What this exercise asks:
A: Translate this sentence from the abstract below on Galt gene editing and liver injury into Spanish: "Quantitative Real-time PCR and Western blotting revealed a significant reduction of Galt gene in GAL mice."
B: According to the abstract below on Galt gene editing and liver injury, what system was used to build the gene-edited mouse model?
C: Condense the paragraph beginning "Galactosemia, a genetic disorder" in the abstract below on Galt gene editing and liver injury into a bulleted list that keeps its main facts.
===== Extract to read =====
Single-cell transcriptomics reveals mechanisms of Galt gene editing-induced liver injury involving HGF-VEGF-mediated intercellular signaling in mice.

Galactosemia, a genetic disorder caused by mutations in the human GALT gene, often leads to multi-organ damage, with liver injury being particularly prominent. To elucidate the molecular mechanisms of Galt in liver injury, this study employed the CRISPR/Cas9 system to construct a Galt (c.847 + 1G > T) gene-edited mouse (GAL mouse) model. Quantitative Real-time PCR and Western blotting revealed a significant reduction of Galt gene in GAL mice. Elevated liver index, serum ALT and AST levels, and H&E staining results indicated significant hepatocyte edema in GAL mice, suggesting a pronounced liver injury phenotype. Single-cell transcriptomics further unveiled significant changes in hepatocyte subtype proportions, with downregulation of metabolism-related genes and upregulation of immune-related genes. Cell communication analysis demonstrated that the communication of HGF and VEGF signaling pathways was significantly enhanced following Galt gene editing. The enhancement of HGF and VEGF signaling pathways may lead to hepatocyte edema, thereby causing liver injury. The GAL mouse model constructed in this study not only revealed the crucial roles of the Galt gene in liver metabolism, immune regulation, and cell communication, but also provided new insights into the pathogenesis of galactosemia and potential therapeutic targets.
===== Source material =====
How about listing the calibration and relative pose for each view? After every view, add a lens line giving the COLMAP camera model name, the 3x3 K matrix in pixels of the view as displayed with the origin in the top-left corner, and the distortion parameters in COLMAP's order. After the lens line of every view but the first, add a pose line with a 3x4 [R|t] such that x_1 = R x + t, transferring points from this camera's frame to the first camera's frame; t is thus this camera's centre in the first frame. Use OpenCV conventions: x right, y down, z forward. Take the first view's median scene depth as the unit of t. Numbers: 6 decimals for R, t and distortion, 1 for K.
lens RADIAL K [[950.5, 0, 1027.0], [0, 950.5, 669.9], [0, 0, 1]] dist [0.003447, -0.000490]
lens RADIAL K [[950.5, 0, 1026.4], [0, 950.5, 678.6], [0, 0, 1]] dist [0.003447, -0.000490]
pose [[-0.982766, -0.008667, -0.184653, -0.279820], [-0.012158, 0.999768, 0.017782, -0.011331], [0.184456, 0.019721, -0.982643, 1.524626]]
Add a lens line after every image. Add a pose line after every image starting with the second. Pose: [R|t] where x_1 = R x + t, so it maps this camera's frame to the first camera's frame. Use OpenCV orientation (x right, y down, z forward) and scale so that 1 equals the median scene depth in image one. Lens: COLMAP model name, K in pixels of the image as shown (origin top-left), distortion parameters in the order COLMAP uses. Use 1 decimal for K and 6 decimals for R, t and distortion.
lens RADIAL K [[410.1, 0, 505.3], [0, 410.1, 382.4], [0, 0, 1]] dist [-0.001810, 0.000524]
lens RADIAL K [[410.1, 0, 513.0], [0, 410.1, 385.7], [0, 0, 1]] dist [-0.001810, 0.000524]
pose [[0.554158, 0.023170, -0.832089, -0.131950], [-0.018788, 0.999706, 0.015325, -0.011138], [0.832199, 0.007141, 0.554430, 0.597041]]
=====
Answers to the exercises:
A: La PCR cuantitativa en tiempo real y el Western blot revelaron una reducción significativa del gen Galt en los ratones GAL.

B: The CRISPR/Cas9 system.

C:
- Galactosemia is a genetic disorder caused by mutations in the human GALT gene. It often damages several organs, especially the liver.
- The study used CRISPR/Cas9 to build a Galt (c.847 + 1G > T) gene-edited mouse model (GAL mouse).
- Quantitative Real-time PCR and Western blotting showed a significant reduction of the Galt gene in GAL mice.
- A higher liver index, higher serum ALT and AST levels, and H&E staining showed significant hepatocyte edema, a marked liver injury phenotype.
- Single-cell transcriptomics showed shifts in hepatocyte subtype proportions. Metabolism-related genes were downregulated and immune-related genes were upregulated.
- HGF and VEGF signaling communication increased significantly after Galt gene editing. This may cause hepatocyte edema and therefore liver injury.
- The model showed the Galt gene's key roles in liver metabolism, immune regulation and cell communication. It also offers new insights into how galactosemia develops and into possible therapeutic targets.